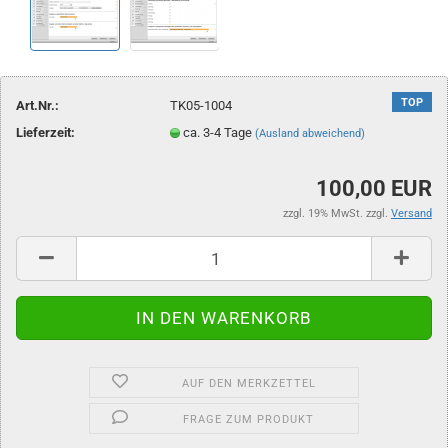
TOP
Art.Nr.:
TK05-1004
Lieferzeit:
ca. 3-4 Tage
(Ausland abweichend)
100,00 EUR
zzgl. 19% MwSt. zzgl.
Versand
AUF DEN MERKZETTEL
FRAGE ZUM PRODUKT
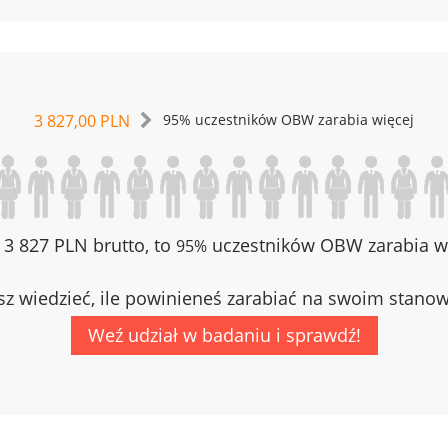
3 827,00 PLN
95% uczestników OBW zarabia więcej
z 3 827 PLN brutto, to
uczestników OBW zarabia wi
95%
z wiedzieć, ile powinieneś zarabiać na swoim stano
Weź udział w badaniu i sprawdź!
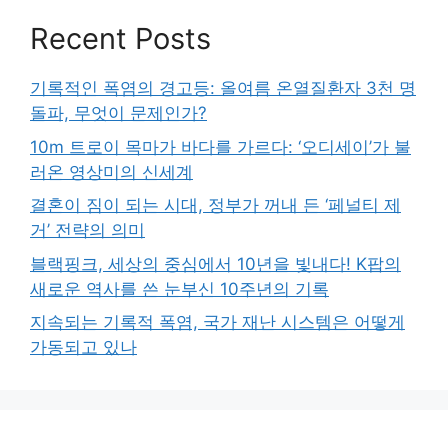
Recent Posts
기록적인 폭염의 경고등: 올여름 온열질환자 3천 명
돌파, 무엇이 문제인가?
10m 트로이 목마가 바다를 가르다: ‘오디세이’가 불
러온 영상미의 신세계
결혼이 짐이 되는 시대, 정부가 꺼내 든 ‘페널티 제
거’ 전략의 의미
블랙핑크, 세상의 중심에서 10년을 빛내다! K팝의
새로운 역사를 쓴 눈부신 10주년의 기록
지속되는 기록적 폭염, 국가 재난 시스템은 어떻게
가동되고 있나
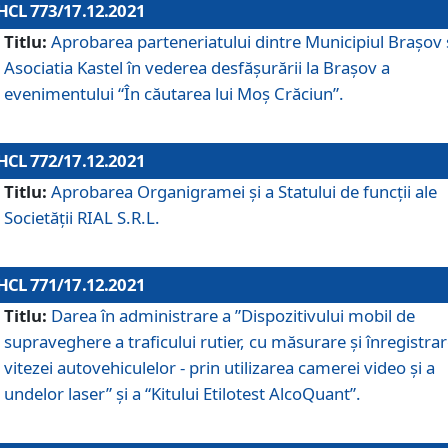
HCL 773/17.12.2021
Titlu:
Aprobarea parteneriatului dintre Municipiul Brașov 
Asociatia Kastel în vederea desfăşurării la Brașov a
evenimentului “În căutarea lui Moș Crăciun”.
HCL 772/17.12.2021
Titlu:
Aprobarea Organigramei şi a Statului de funcţii ale
Societăţii RIAL S.R.L.
HCL 771/17.12.2021
Titlu:
Darea în administrare a ”Dispozitivului mobil de
supraveghere a traficului rutier, cu măsurare și înregistrar
vitezei autovehiculelor - prin utilizarea camerei video și a
undelor laser” și a “Kitului Etilotest AlcoQuant”.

> ACTIVITY:
Count the lines in the material that contain the word "Aprobarea", matching case exactly, and reply with only that number.

> TASK RESULT:
2